Ex-wife of labor secretary pick Andrew Puzder alleged abuse in Oprah tape

In a 1990 episode of “The Oprah Winfrey Show,” the ex-wife of labor secretary nominee Andrew Puzder alleged that her husband had abused her, telling the television host that Puzder had “vowed revenge” after she went public with her accusations.

Lisa Fierstein, Puzder’s ex-wife, told Oprah in the hour-long episode (titled “High Class Battered Women”) that the former fast food restaurant executive had promised that she “will pay for” the allegations.

“He said ‘I will see you in the gutter. This will never be over,’” Fierstein says in the video, where she appears wearing a wig, sunglasses, and is identified by the pseudonym “Ann.”

“Most men who are in positions like that don’t leave marks. The damage that I sustained, you can’t see. It’s permanent - permanent damage. But there’s no mark and there never was,” she continues as the credits roll on the episode. “They don’t hit you in the face, they’re too smart. They don’t hit you in front of everyone.”

The two divorced in 1987, and months after her appearance on Oprah, Fierstein recanted her domestic abuse charges as part of a child custody agreement. Since then, she has said that she made those accusations at her lawyer’s prompting. Puzder, for his part, has denied the allegations. And according to a spokesman, his former wife has had a cordial relationship with the family now, even spending the last two Thanksgiving holidays with them.

Fierstein’s comments are once more in the spotlight following Puzder’s nomination by President Trump to lead the Labor Department. And the tape, first obtained by Politico, has been viewed by at least two senators who will be questioning President Trump’s labor secretary pick in his confirmation hearing Thursday.

Sen. Patty Murray, D-Washington, addressed the video -- which she said has been made available to all members of the Senate Health, Education, Labor and Pensions (HELP) committee -- in a press conference Wednesday.

“I am personally -- as many people are -- deeply troubled by what was in that tape,” said Murray, who is the ranking member on the HELP panel. “Each senator has to evaluate the video for what they feel as they watch it.”

At least five Republicans in the Senate have not made public how they’ll vote on Puzder, CBS News’ John Nolen reports. Sens. Susan Collins of Maine, Johnny Isakson of Georgia, Lisa Murkowski of Alaska, Mike Enzi of Wyoming and Tim Scott of South Carolina -- all members of the Senate HELP committee -- have declined to state how they plan to vote until after Puzder’s hearing. (Most of the senators have indicated they don’t typically comment with their vote ahead of hearings.)

Collins told reporters earlier this week that she had seen the Oprah tape and was “reviewing the other information that has come to light.”

Murray, the Washington Democrat, said that the committee also had other considerations when weighing Puzder’s nomination, including revelations that he had employed an undocumented immigrant and reported instances of sexual harassment at the fast food chains owned by CKE Restaurants like Hardee’s and Carl’s Jr.

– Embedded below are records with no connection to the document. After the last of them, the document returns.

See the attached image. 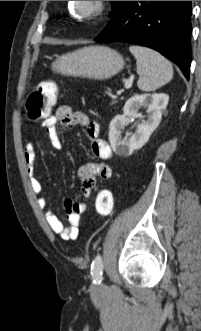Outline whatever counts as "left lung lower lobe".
<instances>
[{
  "label": "left lung lower lobe",
  "instance_id": "left-lung-lower-lobe-1",
  "mask_svg": "<svg viewBox=\"0 0 201 331\" xmlns=\"http://www.w3.org/2000/svg\"><path fill=\"white\" fill-rule=\"evenodd\" d=\"M191 1H122L96 41L152 48L176 63L189 79Z\"/></svg>",
  "mask_w": 201,
  "mask_h": 331
}]
</instances>
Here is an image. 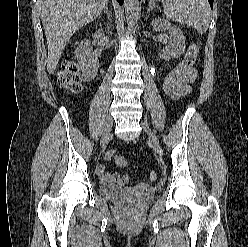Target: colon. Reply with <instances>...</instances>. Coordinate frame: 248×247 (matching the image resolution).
<instances>
[{
  "label": "colon",
  "instance_id": "colon-1",
  "mask_svg": "<svg viewBox=\"0 0 248 247\" xmlns=\"http://www.w3.org/2000/svg\"><path fill=\"white\" fill-rule=\"evenodd\" d=\"M197 54L198 49L196 44L190 45L187 55L184 57V59L178 64V66L174 70H172L167 75L162 85L163 94L167 98L173 99L176 97L180 87L181 78L185 74V72L188 71L194 65L197 58ZM59 85L62 88L69 90L73 93H78L81 90V81L74 59L68 58L64 62L59 77ZM106 158L108 160L114 159L119 167H127L126 160L113 150L109 151L106 154ZM156 178L157 173L154 171L151 172L150 179L155 180Z\"/></svg>",
  "mask_w": 248,
  "mask_h": 247
}]
</instances>
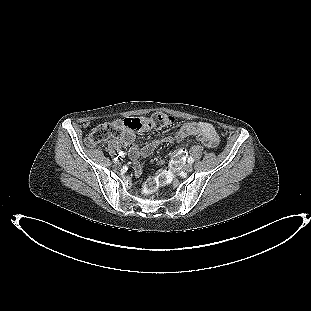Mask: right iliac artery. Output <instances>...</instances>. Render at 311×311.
I'll list each match as a JSON object with an SVG mask.
<instances>
[{
    "label": "right iliac artery",
    "mask_w": 311,
    "mask_h": 311,
    "mask_svg": "<svg viewBox=\"0 0 311 311\" xmlns=\"http://www.w3.org/2000/svg\"><path fill=\"white\" fill-rule=\"evenodd\" d=\"M125 153L123 151L119 152V156L124 157ZM115 161H117V158H115Z\"/></svg>",
    "instance_id": "obj_1"
}]
</instances>
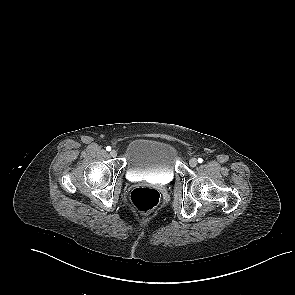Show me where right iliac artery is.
Here are the masks:
<instances>
[{"label":"right iliac artery","mask_w":295,"mask_h":295,"mask_svg":"<svg viewBox=\"0 0 295 295\" xmlns=\"http://www.w3.org/2000/svg\"><path fill=\"white\" fill-rule=\"evenodd\" d=\"M106 150H107V151H110V150H111V147H110V146H107V147H106Z\"/></svg>","instance_id":"obj_1"}]
</instances>
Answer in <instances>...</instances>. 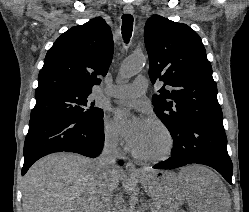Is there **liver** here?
<instances>
[{"label": "liver", "mask_w": 249, "mask_h": 212, "mask_svg": "<svg viewBox=\"0 0 249 212\" xmlns=\"http://www.w3.org/2000/svg\"><path fill=\"white\" fill-rule=\"evenodd\" d=\"M98 170L94 160L79 154L41 158L23 178V212H101ZM111 178V190H116L121 178L118 168ZM135 178L158 206L180 208L186 200L190 212H231L228 190L205 166H185L179 174L143 168Z\"/></svg>", "instance_id": "6515ba94"}]
</instances>
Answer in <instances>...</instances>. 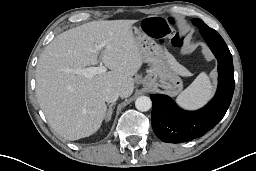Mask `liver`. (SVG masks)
Returning a JSON list of instances; mask_svg holds the SVG:
<instances>
[{
    "label": "liver",
    "mask_w": 256,
    "mask_h": 171,
    "mask_svg": "<svg viewBox=\"0 0 256 171\" xmlns=\"http://www.w3.org/2000/svg\"><path fill=\"white\" fill-rule=\"evenodd\" d=\"M136 20L92 21L55 37L36 66V96L51 128L74 141L93 135L102 125L107 88L121 98L132 95V78L143 63L140 47L131 30ZM105 44L101 50L96 46ZM102 62L110 71L87 78L74 69ZM177 73L185 74L179 64Z\"/></svg>",
    "instance_id": "6515ba94"
}]
</instances>
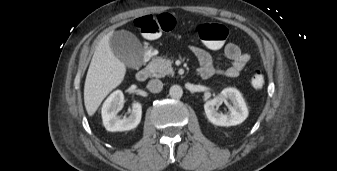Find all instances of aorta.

In the news conference, Murray said Puzder’s senior employees had called the work place “patriarchal” and “a good old boys’ club” where women were “made to feel like the help.”

Referencing Carl’s Jr. ads depicting scantily-clad women eating hamburgers, Murray lambasted the CKE promotions as “disgusting and degrading.”

“A corporate culture grounded in objectifying women has no place in our government,” she said.

When asked whether the Oprah tape would be brought up in Thursday’s confirmation hearing for Puzder, Murray replied: “There is a lot to bring up tomorrow…I think there are many things in this man’s record.”